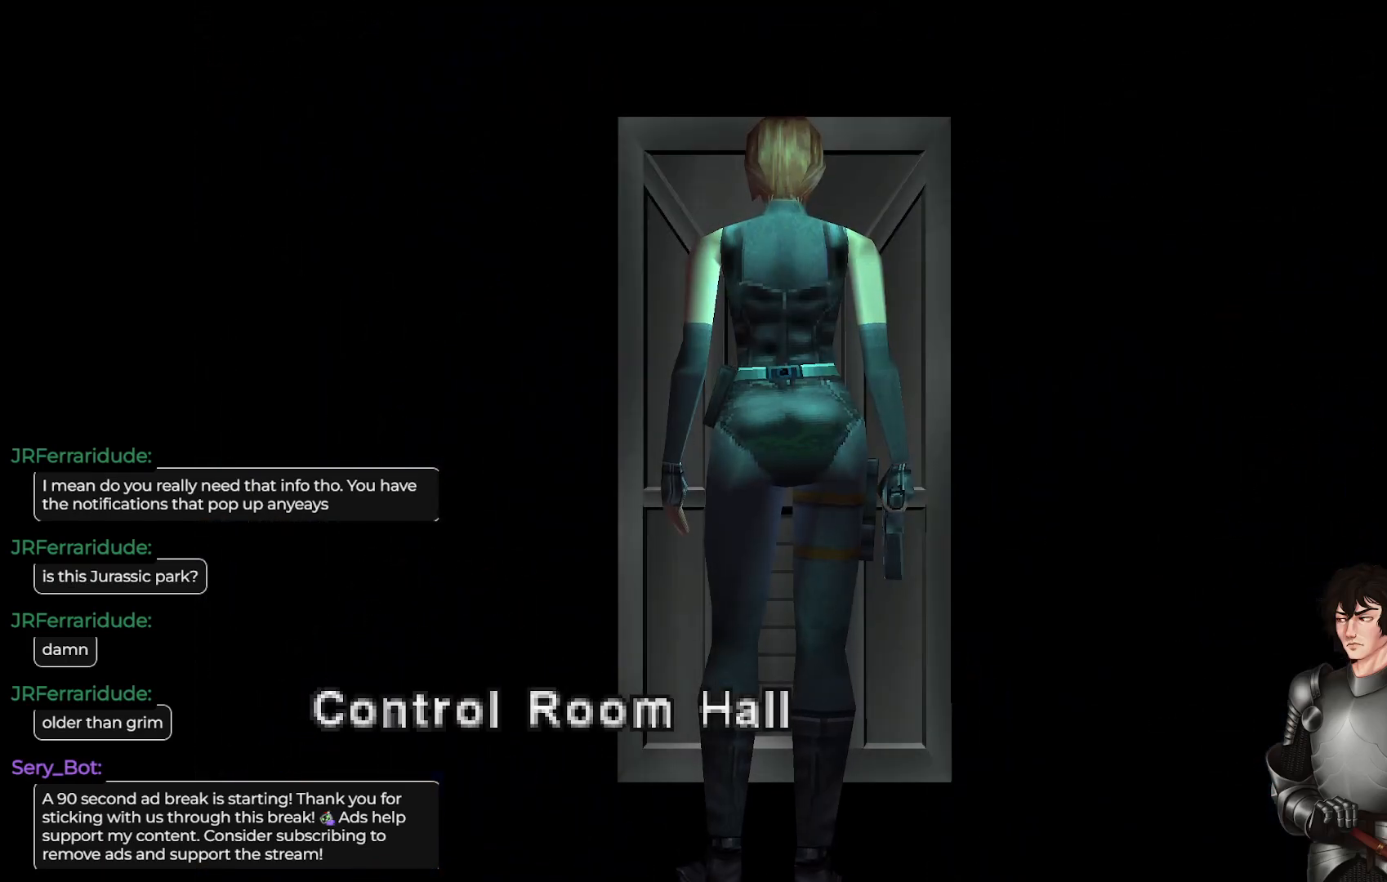
{"buttons": [], "left_stick": "center", "right_stick": "center", "events": [[33, "R2", "up"]]}
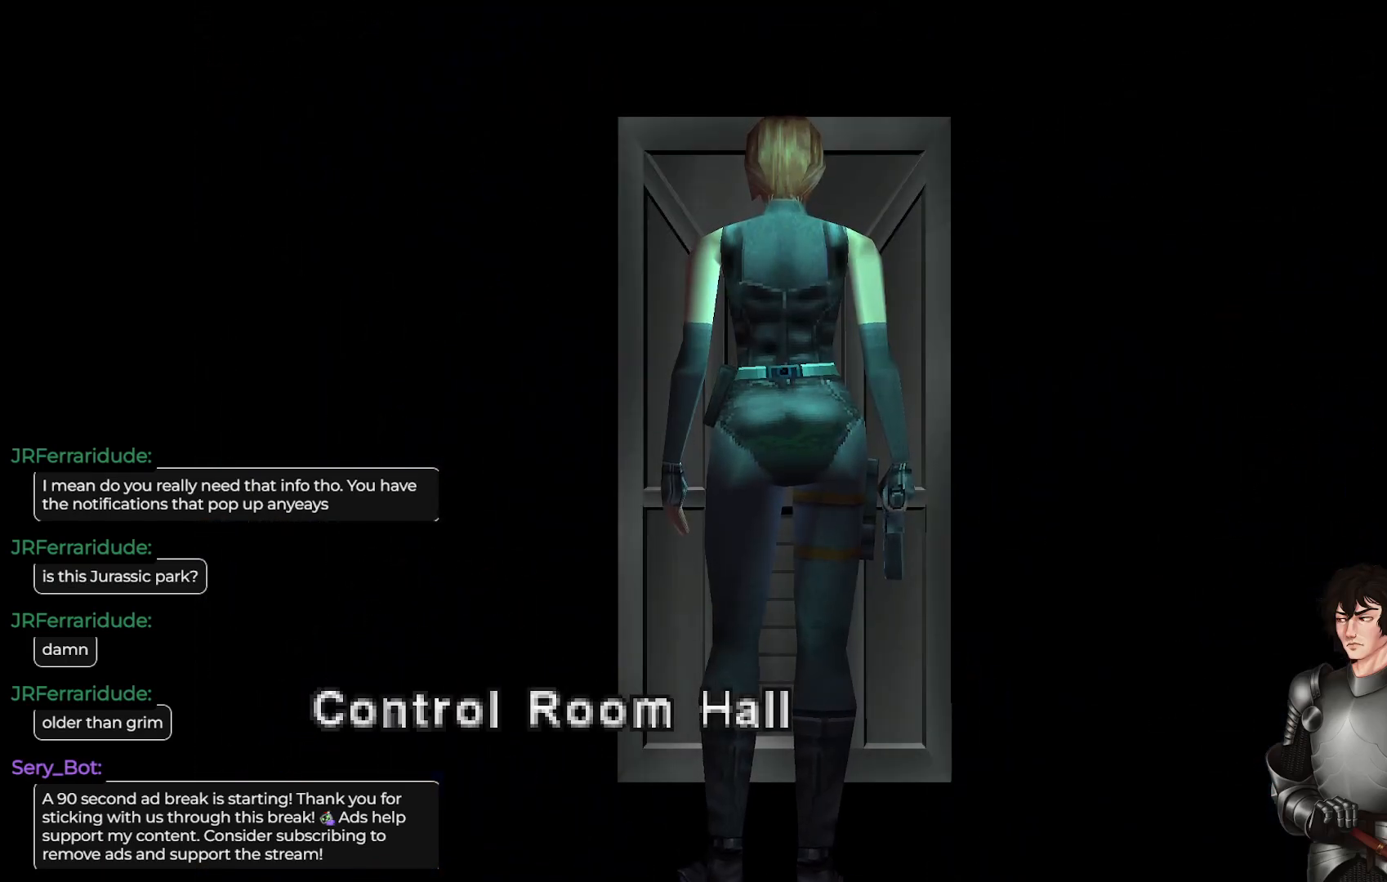
{"buttons": [], "left_stick": "center", "right_stick": "center", "events": []}
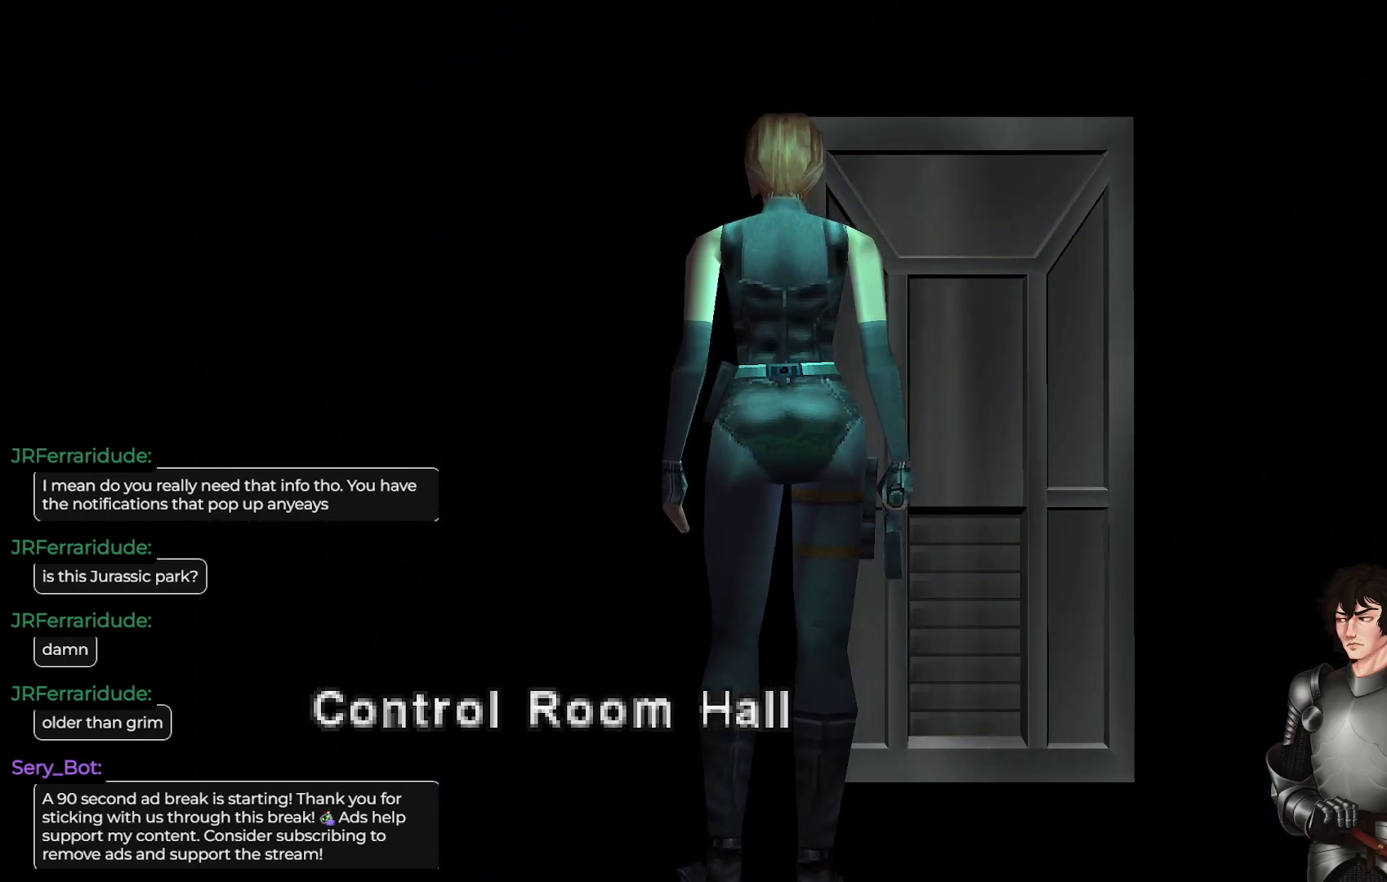
{"buttons": [], "left_stick": "center", "right_stick": "center", "events": []}
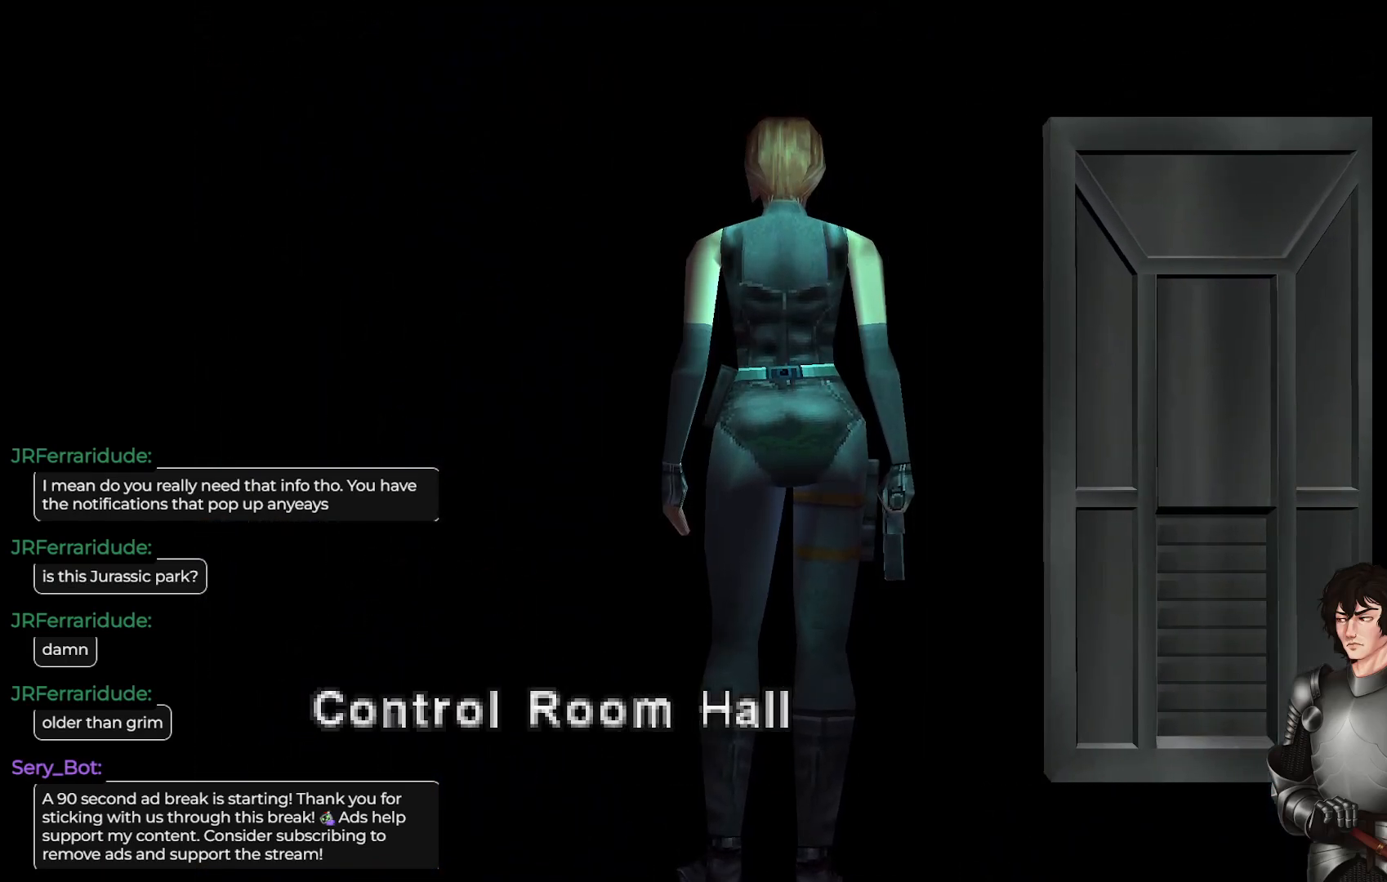
{"buttons": [], "left_stick": "center", "right_stick": "center", "events": []}
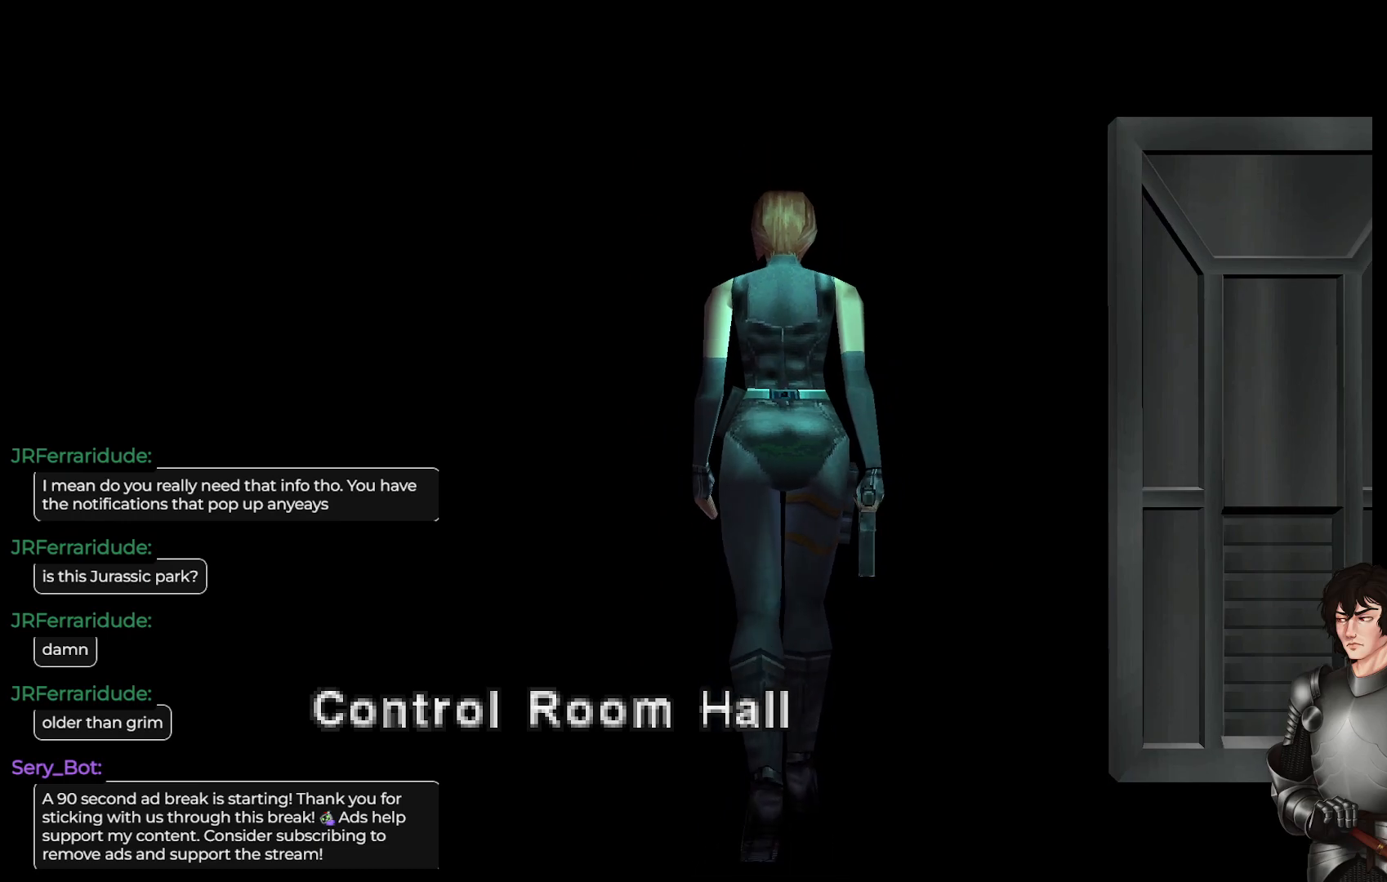
{"buttons": [], "left_stick": "center", "right_stick": "center", "events": []}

→ **Work instruction**
A verbatim copy of the entries, without the pictures, is what this task requires.

→ **Response below**
{"buttons": [], "left_stick": "center", "right_stick": "center", "events": [[33, "R2", "up"]]}
{"buttons": [], "left_stick": "center", "right_stick": "center", "events": []}
{"buttons": [], "left_stick": "center", "right_stick": "center", "events": []}
{"buttons": [], "left_stick": "center", "right_stick": "center", "events": []}
{"buttons": [], "left_stick": "center", "right_stick": "center", "events": []}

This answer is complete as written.